Aprendí a claudicar, a ejercer la cruel potestad del reproche y la venganza.
Aprendí que vivir es ir perdiendo cosas. En lugar de cuentos para niños, Elisame leía poemas de Salvatore Quasimodo: se oían pasar aéreas estaciones,desnudez de las mañanas, lábiles rasgos chocándose…
A través del ángel azul de la ventana, septiembre camina con paso firme y, como cada día, los señores Olvido desayunan zumo de naranja y tostadas con café. Hace unos años, después de que papá nos abandonase sin dar ninguna razón, Elisa, se vio obligada a abandonar su empleo en una importante empresa de Norte, a cambiar de ciudad y de vida y a buscar trabajo en casa para poder cuidarme. Ahora traduce a Rilke. Elisa comenta que Rilke es un poeta endemoniadamente difícil de traducir al castellano.

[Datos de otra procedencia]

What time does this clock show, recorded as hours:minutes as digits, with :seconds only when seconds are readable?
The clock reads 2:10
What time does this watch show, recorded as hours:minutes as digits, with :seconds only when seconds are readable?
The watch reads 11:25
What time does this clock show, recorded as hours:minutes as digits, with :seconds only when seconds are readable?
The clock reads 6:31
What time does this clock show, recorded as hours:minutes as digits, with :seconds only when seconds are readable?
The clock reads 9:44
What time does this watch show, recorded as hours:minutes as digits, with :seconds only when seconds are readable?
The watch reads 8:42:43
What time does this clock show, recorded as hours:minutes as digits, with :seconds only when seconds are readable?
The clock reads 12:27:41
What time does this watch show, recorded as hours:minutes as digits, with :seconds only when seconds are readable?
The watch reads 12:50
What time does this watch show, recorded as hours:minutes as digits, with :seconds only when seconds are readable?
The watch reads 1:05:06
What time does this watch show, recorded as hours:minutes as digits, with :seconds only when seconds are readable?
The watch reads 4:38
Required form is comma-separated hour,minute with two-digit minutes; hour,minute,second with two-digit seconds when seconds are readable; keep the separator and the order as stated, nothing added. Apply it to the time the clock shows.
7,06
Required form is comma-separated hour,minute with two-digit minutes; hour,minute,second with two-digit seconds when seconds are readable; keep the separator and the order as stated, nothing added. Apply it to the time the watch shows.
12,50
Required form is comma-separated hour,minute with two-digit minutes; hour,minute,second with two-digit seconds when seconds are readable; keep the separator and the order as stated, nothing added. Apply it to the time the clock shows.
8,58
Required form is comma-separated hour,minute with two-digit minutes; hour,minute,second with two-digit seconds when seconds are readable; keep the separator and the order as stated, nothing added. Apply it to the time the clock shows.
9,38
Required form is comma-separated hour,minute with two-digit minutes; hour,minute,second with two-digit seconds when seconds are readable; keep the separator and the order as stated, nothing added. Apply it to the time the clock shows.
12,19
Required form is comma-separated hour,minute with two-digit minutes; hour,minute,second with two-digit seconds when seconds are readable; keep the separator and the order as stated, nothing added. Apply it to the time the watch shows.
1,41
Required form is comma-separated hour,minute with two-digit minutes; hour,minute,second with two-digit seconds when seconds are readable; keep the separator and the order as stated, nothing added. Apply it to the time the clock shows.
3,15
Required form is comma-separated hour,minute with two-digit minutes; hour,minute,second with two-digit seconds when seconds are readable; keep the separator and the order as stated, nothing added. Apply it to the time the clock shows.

Para obtener traducciones fieles y aceptables hay que dedicar mucho tiempo y esfuerzo a los poemas, pero la editorial es inclemente en cuanto a los plazos de entrega y Elisa traduce a marchas forzadas, porque el otoño se nos echa encima como un salteador de caminos con su saco de hojas secas como huesos que crujen si lo agitas y sus uñas de escarcha. Y Rilke eleva la voz desde sus versos y canta: no sólo las mañanas todas del verano, no sólo cómo ellas se transforman en día, radiantes de comienzo. No sólo los días…
Hoy, a través del ángel azul de la ventana, he visto pasar la muerte de puntillas. Tenía un aire cotidiano e intrascendente. Apenas me ha dado los buenos días. Su agenda de visitas estaba completa. Joseph ha fallecido.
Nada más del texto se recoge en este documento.